(DATA PROVIDED)

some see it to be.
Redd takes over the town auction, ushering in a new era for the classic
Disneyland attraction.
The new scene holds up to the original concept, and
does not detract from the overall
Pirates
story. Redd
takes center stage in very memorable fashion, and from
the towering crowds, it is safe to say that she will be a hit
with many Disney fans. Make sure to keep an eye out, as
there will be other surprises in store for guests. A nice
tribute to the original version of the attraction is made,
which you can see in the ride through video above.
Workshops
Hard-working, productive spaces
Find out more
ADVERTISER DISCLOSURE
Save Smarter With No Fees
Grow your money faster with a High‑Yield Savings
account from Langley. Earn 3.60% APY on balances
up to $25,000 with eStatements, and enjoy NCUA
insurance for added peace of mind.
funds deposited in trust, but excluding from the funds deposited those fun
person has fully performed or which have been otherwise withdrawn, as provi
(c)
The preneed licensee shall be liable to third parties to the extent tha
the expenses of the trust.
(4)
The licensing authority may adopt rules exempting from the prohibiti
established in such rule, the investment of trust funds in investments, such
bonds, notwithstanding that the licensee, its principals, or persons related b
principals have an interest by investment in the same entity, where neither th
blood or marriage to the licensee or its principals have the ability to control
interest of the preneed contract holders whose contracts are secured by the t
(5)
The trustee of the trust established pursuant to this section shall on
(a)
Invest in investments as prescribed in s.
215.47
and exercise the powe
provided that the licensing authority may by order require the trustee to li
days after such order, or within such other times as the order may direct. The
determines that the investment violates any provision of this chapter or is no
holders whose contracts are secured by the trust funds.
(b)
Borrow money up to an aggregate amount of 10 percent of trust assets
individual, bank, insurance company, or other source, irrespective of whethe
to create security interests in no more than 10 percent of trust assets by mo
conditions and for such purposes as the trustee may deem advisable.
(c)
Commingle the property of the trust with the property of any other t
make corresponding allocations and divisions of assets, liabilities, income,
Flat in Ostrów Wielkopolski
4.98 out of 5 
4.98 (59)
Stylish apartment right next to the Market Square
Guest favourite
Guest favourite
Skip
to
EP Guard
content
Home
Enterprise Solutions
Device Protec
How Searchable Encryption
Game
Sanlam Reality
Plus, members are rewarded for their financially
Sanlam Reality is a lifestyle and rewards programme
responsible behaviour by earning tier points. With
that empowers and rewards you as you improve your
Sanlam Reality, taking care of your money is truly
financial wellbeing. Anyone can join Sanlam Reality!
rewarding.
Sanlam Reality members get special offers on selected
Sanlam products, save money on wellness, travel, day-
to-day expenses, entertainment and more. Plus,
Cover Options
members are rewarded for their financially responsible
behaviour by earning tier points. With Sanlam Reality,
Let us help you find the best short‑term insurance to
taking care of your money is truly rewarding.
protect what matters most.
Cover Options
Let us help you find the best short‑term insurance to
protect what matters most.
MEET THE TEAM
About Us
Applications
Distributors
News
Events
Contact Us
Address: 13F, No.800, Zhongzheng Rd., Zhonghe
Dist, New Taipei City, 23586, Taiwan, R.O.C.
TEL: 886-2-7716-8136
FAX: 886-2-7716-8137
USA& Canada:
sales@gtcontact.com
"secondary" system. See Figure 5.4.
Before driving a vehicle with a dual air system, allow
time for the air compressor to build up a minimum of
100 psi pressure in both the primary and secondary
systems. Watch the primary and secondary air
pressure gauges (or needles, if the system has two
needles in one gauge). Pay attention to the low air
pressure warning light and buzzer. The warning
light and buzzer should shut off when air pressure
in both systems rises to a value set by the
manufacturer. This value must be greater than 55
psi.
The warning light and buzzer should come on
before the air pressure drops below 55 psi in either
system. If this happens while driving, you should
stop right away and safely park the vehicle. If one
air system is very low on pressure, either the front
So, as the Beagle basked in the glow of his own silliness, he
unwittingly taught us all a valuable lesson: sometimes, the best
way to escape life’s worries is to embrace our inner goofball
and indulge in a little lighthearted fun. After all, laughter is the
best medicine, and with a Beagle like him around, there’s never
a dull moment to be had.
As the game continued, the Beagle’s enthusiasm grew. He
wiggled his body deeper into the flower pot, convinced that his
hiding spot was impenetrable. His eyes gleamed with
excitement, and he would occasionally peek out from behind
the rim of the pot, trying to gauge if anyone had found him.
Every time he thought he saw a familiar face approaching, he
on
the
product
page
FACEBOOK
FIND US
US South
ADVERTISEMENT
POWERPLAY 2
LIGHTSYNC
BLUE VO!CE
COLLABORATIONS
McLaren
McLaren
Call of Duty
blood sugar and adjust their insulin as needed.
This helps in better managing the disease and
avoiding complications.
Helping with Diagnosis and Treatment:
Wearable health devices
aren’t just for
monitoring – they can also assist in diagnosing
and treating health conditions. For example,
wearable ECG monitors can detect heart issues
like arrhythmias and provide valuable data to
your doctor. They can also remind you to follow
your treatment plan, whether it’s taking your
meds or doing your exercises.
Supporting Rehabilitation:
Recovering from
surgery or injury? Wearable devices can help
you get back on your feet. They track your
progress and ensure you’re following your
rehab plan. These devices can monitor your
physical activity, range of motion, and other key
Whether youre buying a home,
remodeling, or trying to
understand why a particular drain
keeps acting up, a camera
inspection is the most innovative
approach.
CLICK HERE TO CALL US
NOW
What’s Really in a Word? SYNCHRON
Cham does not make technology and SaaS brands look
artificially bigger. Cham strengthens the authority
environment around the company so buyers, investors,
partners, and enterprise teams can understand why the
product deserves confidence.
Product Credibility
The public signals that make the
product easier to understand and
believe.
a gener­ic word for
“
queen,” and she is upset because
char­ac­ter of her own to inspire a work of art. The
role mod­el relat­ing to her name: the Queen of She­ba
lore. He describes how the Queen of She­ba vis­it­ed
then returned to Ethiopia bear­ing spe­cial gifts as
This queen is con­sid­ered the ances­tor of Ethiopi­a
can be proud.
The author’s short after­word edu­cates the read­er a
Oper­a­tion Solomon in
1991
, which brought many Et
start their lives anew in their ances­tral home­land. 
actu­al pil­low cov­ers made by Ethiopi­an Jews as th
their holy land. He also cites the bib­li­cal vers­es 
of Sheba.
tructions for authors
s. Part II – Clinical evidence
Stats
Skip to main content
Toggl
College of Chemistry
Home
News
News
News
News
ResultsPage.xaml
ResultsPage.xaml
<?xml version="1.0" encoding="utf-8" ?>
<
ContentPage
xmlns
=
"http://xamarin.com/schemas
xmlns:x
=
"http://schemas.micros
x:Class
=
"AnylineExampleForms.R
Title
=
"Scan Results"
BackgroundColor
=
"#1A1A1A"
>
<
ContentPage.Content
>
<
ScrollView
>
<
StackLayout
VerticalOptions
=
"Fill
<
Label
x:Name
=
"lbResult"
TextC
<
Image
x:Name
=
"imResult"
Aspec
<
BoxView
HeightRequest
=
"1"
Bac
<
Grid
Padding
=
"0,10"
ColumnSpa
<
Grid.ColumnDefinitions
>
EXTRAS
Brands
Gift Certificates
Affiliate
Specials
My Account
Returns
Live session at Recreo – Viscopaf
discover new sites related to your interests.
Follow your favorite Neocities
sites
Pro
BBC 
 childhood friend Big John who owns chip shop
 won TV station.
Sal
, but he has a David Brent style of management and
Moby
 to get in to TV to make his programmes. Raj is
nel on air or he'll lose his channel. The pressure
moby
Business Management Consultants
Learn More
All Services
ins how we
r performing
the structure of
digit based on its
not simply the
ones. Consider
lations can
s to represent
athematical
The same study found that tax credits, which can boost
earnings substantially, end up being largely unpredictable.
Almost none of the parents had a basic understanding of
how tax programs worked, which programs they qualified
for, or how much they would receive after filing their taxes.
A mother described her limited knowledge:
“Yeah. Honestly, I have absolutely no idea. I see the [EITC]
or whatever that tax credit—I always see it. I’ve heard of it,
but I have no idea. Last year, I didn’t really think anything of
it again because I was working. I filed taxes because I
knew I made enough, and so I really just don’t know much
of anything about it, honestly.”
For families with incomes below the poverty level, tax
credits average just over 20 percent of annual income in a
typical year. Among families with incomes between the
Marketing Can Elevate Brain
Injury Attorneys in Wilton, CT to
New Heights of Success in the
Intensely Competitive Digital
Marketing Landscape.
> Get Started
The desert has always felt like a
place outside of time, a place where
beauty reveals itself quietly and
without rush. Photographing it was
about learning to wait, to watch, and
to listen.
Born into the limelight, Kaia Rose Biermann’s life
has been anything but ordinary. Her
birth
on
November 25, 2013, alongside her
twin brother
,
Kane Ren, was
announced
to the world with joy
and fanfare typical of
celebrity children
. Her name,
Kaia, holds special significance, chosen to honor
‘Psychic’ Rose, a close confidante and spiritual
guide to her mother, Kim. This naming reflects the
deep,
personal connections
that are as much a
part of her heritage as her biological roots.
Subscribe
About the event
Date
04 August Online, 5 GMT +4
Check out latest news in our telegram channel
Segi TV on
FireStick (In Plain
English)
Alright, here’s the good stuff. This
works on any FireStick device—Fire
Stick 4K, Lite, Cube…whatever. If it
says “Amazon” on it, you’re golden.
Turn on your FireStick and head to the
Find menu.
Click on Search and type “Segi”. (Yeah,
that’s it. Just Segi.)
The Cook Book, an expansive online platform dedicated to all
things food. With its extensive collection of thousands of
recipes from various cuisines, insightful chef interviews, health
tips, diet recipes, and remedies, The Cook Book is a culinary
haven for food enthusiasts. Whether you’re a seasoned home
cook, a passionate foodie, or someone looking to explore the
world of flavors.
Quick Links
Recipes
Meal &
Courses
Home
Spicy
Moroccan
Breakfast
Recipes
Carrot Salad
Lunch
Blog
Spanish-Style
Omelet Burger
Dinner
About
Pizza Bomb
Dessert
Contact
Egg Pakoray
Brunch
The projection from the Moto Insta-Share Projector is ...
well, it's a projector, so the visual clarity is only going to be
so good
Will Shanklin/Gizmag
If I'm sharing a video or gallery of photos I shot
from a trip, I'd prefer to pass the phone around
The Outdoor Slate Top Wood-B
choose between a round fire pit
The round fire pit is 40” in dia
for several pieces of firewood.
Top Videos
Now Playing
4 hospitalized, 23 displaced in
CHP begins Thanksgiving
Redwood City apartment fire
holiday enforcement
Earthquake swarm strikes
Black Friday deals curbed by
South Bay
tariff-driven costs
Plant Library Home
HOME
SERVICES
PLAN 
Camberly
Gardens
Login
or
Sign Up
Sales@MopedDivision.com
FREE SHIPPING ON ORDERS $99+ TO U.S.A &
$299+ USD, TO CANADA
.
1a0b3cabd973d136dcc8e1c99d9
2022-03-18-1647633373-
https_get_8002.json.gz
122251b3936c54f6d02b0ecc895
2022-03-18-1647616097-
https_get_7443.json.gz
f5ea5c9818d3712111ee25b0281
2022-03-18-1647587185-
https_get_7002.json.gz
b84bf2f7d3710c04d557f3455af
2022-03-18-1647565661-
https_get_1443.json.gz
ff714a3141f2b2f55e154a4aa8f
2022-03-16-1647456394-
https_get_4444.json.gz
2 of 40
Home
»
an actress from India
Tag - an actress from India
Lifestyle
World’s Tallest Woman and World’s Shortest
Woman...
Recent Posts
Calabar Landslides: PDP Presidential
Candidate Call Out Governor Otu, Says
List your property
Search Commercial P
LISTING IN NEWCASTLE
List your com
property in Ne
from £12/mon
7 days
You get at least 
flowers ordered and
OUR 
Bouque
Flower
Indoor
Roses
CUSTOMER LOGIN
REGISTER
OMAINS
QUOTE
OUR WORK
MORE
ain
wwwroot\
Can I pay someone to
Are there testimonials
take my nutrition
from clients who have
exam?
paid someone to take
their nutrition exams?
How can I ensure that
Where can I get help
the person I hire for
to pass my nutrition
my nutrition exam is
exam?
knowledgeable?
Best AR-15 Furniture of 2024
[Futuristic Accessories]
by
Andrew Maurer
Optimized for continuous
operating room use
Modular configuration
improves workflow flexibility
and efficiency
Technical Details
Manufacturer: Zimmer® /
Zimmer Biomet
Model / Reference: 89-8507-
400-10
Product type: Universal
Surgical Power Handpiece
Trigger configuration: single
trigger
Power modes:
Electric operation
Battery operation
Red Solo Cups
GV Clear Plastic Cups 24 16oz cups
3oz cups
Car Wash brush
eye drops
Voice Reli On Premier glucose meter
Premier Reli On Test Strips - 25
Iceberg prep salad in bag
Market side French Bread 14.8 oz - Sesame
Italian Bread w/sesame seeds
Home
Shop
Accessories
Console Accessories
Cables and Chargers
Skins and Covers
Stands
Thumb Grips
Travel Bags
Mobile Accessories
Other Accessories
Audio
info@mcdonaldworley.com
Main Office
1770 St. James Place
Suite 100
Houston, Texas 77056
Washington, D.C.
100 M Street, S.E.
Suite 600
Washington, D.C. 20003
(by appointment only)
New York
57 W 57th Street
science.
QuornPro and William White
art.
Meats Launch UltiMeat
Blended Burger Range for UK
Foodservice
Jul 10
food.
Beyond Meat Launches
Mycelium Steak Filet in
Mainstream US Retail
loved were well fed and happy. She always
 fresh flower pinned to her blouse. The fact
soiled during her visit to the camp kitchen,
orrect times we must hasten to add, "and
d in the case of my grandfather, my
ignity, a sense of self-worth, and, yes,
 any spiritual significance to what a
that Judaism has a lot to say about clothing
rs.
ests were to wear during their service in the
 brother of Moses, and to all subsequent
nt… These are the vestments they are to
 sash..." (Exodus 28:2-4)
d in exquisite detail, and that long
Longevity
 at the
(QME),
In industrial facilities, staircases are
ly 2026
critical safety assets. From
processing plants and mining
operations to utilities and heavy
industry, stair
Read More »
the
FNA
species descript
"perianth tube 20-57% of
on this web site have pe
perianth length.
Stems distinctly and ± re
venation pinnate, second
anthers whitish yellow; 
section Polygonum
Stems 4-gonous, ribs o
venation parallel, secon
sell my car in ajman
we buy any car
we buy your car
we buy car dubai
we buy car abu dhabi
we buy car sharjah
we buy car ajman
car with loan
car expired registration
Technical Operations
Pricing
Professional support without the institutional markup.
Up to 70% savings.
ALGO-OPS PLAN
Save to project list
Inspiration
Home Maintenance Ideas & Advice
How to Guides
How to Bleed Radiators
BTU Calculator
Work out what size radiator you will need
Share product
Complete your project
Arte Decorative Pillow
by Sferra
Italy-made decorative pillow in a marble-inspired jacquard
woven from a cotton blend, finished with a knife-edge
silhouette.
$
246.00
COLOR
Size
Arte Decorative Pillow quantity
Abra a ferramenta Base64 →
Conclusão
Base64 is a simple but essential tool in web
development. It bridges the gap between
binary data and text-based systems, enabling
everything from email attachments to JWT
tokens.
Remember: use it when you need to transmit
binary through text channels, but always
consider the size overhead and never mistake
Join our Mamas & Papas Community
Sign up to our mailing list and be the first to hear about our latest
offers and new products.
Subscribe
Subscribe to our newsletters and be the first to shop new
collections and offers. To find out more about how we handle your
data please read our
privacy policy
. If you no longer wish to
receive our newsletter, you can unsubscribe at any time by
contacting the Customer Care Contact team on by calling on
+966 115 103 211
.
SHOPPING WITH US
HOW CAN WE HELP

(End DATA PROVIDED)

• **PROBLEM TO WORK ON**: Reproduce the records word for word, starting at the very beginning and ending with the line that contains "funds deposited in".

• **FINISHED TASK**:
some see it to be.
Redd takes over the town auction, ushering in a new era for the classic
Disneyland attraction.
The new scene holds up to the original concept, and
does not detract from the overall
Pirates
story. Redd
takes center stage in very memorable fashion, and from
the towering crowds, it is safe to say that she will be a hit
with many Disney fans. Make sure to keep an eye out, as
there will be other surprises in store for guests. A nice
tribute to the original version of the attraction is made,
which you can see in the ride through video above.
Workshops
Hard-working, productive spaces
Find out more
ADVERTISER DISCLOSURE
Save Smarter With No Fees
Grow your money faster with a High‑Yield Savings
account from Langley. Earn 3.60% APY on balances
up to $25,000 with eStatements, and enjoy NCUA
insurance for added peace of mind.
funds deposited in trust, but excluding from the funds deposited those fun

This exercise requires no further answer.